• Texas Gov. Greg Abbott launched a border security initiative in 2021 to respond to a surge in migrants.
  • Several Texas troopers said border security was given orders to push migrants back into the water.
  • The Texas Department of Safety said the allegations are under internal investigation.

A state trooper with the Texas Department of Public Safety recently called some of the apparent directives given to border security officers "inhumane," claiming that he had been ordered to push migrants "back into the water to go to Mexico" and to deny them drinking water, according to emails obtained and published by the Houston Chronicle, which is owned by Hearst.

In 2021, Gov. Greg Abbott launched a $5 billion border security initiative, Operation Lone Star, to respond to a historic surge in migrants crossing the southwest border. The state has since deployed more troops with the National Guard and Department of Public Safety.

This year, miles of concertina wire — a type of razor wire — and large orange buoys were installed to deter migrants crossing through the Rio Grande River near the city of Eagle Pass.

Since the new measures have been implemented, in addition to the source cited by the Chronicle several other state troopers have raised concerns against the governor's aggressive approach, The New York Times reported.

According to a memo to the state's Department of Public Safety that was obtained by The Times, US Border Patrol officials have also raised concerns about razor wire placed along the river, saying that the wire creates hazardous conditions for the migrants and border agents.

Migrants crossing the Rio Grande from Mexico walk past large orange buoys deployed by Texas border security. Foto: Eric Gay/AP

The Texas trooper provided accounts of migrants getting caught in the razor wire and being ordered to deny people drinking water while weathering the extreme heat, according to The Associated Press, which also reviewed the emails.

Texas Trooper Nicholas Wingate, a medic, claimed in a message to a superior that he and another trooper were ordered to "push the people back into the water to go to Mexico" after running into a group of 120 migrants, including children and mothers with babies, in June.

Three other Texas state troopers also said they were giving explicit orders to deny water and tell migrants to go back to Mexico, The Times reported.

According to the Chronicle, Wingate urged for policy changes to improve safety for the migrants, including removing the order to deny migrants water.

"Due to the extreme heat, the order to not give people water needs to be immediately reversed as well," the trooper wrote.

A spokesperson for the Texas Department of Safety did not immediately respond to a request for comment.

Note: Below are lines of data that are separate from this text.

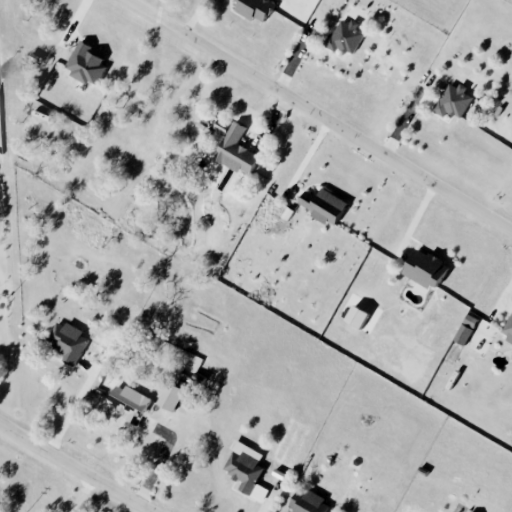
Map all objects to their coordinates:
building: (254, 9)
building: (345, 36)
building: (86, 65)
power tower: (3, 71)
building: (453, 101)
road: (322, 114)
building: (221, 126)
building: (207, 133)
building: (236, 151)
building: (323, 205)
building: (425, 269)
power tower: (15, 295)
building: (357, 317)
building: (508, 329)
building: (466, 330)
building: (68, 342)
building: (171, 397)
building: (130, 403)
road: (71, 407)
road: (76, 467)
building: (245, 469)
building: (308, 503)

Travis Considine, a spokesperson for the Department of Safety, told Associated Press said that the agency did not have a directive to push migrants back into the river or deny them drinking water and that the claims from Wingate are being investigated.

"Troopers give migrants water," Considine said on Twitter.

"If there are women and children who are asking for water, they're getting water," Considine told The Times. "A group of 30 adult males comes, and they're begging for water. I'm not going to say there are not troopers saying, 'We're not going to give you water.'"

According to The Times, Considine added that troopers might tell migrants to get water in Mexico if they do not appear to be in distress.

Abbott also released a statement Tuesday saying that "no orders or directions have been given under Operation Lone Star that would compromise the lives of those attempting to cross the border illegally."

Abbott's office did not respond to an inquiry to address the specific accounts from Wingate.

The details in the email provide a glimpse of some of the risks thousands of migrants attempting to cross the US-Mexico border each day face.

Wingate claimed in an email to have witnessed a pregnant woman who was having a miscarriage getting caught in the wire. In another account, a four-year-old girl passed out from heat exhaustion and was pushed back by National Guard soldiers, the Chronicle reported.

The trooper also sent an email to a superior that suggested razor wire-wrapped barrels were installed in some parts of the river — describing them as "traps" — that can increase the risk of drowning because they push people into deeper parts of the river, according to the report.

Considine told The Times that "barrel traps" were not deployed but that it was possible a barrel wrapped in razor wire floated away. His department has yet to confirm the case, he said.

"I believe we a have stepped over a line into the in humane," Wingate wrote, according to Breitbart, which revealed more aspects of the trooper's email. "We need to operate it correctly in the eyes of God. We need to recognize that these are people who are made in the image of God and need to be treated as such."